ELN: Hmm. I’m not sure that I think people who understand theory but can’t do the problems are ‘cheaty’. Honestly, I think the majority of the market for popular math books is precisely the set of people who understand theory but either can’t or don’t want to do the problems.… In any case, David seemed genuinely excited by the project—he didn’t seem inauthentic in any fashion to me. Mostly I answered questions/explained things. I think he ended up using some of my explanations in the book, but I don’t remember the details. (He always asked permission—he didn’t ‘steal’ explanations or anything. It’s just that this was more than a decade ago, so the details are a bit fuzzy to me at this point)… Honestly, the difficulties stemmed far more from David’s ineptitude with machines than with any problems he had with math. The reason I started writing him letters is that I discovered he couldn’t figure out how to print or save his emails and was copying them out by hand. (Admittedly, I was thrilled not to have to write equations in ASCII anymore, so the switch to physical letters made me quite happy). I didn’t particularly find him slow, just not as educated in mathematics.… He said that he had been reading those books [Boyer and Merzbach, A History of Mathematics; Dauben, Georg Cantor: His Mathematics and Philosophy of the Infinite; Quine, Set Theory and Its Logic; Berlinski, A Tour of the Calculus; and Huntington, The Continuum and Other Types of Serial Order] and wanted me to read them so that if he had questions he could come to me; other information that I had on the mathematical side of things came out my notes/references from Oxford. If he’d asked me to find him more references, I’d certainly have been happy to. However, I rather suspected he knew more about Cantor himself than I did; I just knew more about the math.

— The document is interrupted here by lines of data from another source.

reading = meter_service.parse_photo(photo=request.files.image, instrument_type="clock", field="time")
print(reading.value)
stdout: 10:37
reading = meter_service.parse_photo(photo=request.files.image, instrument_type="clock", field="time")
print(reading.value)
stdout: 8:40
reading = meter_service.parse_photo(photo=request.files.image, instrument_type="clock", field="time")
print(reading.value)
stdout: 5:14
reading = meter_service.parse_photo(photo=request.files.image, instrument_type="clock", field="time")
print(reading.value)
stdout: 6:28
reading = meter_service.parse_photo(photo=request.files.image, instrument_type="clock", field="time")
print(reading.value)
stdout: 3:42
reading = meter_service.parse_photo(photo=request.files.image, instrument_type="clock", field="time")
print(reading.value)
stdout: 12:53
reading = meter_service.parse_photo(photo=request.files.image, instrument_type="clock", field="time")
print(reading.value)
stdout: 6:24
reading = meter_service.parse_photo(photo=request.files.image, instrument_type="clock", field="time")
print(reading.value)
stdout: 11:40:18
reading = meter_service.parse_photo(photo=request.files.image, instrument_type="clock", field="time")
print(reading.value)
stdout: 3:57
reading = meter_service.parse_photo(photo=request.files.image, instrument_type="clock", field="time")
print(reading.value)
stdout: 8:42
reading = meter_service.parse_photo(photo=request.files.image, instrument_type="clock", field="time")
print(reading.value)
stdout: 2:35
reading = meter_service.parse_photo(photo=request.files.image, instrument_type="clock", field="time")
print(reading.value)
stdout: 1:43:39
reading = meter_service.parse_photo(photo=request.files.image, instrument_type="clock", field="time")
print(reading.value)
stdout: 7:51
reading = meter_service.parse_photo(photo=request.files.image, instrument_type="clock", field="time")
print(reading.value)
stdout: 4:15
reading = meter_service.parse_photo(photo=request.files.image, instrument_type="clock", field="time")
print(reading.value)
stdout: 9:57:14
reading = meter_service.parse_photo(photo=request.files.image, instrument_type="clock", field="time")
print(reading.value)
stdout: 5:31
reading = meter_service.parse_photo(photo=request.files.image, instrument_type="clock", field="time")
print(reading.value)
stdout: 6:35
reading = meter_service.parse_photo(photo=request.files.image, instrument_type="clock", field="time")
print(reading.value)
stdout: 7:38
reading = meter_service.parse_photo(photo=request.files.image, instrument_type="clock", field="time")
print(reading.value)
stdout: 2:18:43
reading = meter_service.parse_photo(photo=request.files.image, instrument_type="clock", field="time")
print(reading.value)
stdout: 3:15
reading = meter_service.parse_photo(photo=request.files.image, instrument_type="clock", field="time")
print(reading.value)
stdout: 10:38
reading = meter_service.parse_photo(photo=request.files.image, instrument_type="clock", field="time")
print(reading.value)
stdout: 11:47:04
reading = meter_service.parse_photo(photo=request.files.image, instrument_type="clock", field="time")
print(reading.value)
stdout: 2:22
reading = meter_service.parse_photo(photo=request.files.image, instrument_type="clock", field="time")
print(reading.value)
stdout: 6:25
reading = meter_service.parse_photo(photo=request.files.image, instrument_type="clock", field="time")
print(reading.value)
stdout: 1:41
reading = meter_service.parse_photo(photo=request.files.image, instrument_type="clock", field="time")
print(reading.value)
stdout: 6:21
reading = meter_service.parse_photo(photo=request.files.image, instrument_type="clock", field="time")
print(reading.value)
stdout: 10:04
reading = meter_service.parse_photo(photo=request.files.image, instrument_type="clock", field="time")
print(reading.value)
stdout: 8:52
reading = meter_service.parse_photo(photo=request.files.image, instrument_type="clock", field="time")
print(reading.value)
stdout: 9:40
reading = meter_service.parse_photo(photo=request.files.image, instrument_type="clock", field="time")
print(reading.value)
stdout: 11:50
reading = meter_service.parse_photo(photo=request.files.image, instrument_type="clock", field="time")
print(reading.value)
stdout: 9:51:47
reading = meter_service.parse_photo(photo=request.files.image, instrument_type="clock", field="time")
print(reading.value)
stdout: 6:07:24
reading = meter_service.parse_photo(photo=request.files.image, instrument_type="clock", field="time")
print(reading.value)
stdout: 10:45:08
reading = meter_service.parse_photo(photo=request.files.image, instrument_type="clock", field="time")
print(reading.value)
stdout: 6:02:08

SJT: Jesse Cohen was ‘Not interested in a lot of technical symbolism e.g. trig functions’ but rather intended a focus on ‘Intutionism vs. Formalism/Platonism’? This briefing seems to specify a (meta-)philosophical approach—one that is arguably ‘softer’ on the general reader (than the purely mathematical). Mathematical Critics like Michael Harris concur, illustrating that Wallace’s ‘preoccupation with infinity here, and presumably in his fiction as well, is ultimately metaphysical’ [2, p. 634]. What were your thoughts of the balance between philosophy and mathematics as the project developed?

ELN: I think that it’s something David wrestled with. I wasn’t a philosophical consultant on the book, so if he was discussing the metaphysical issues with someone, it wasn’t primarily with me. (Of course, growing up with his father at Illinois and friends with a bunch of the other profs here, he undoubtedly had people to spare that he could discuss the metaphysics with). I did wonder exactly why he’d picked Cantor as a subject, and it seems likely that it is the focus on infinity which interested him. (While I seem to recall we did talk about some philosophical questions (like the intuitionism/formalism stuff), metaphysics isn’t one of my primary areas of interest, so I wouldn’t have been a great resource for him anyway.)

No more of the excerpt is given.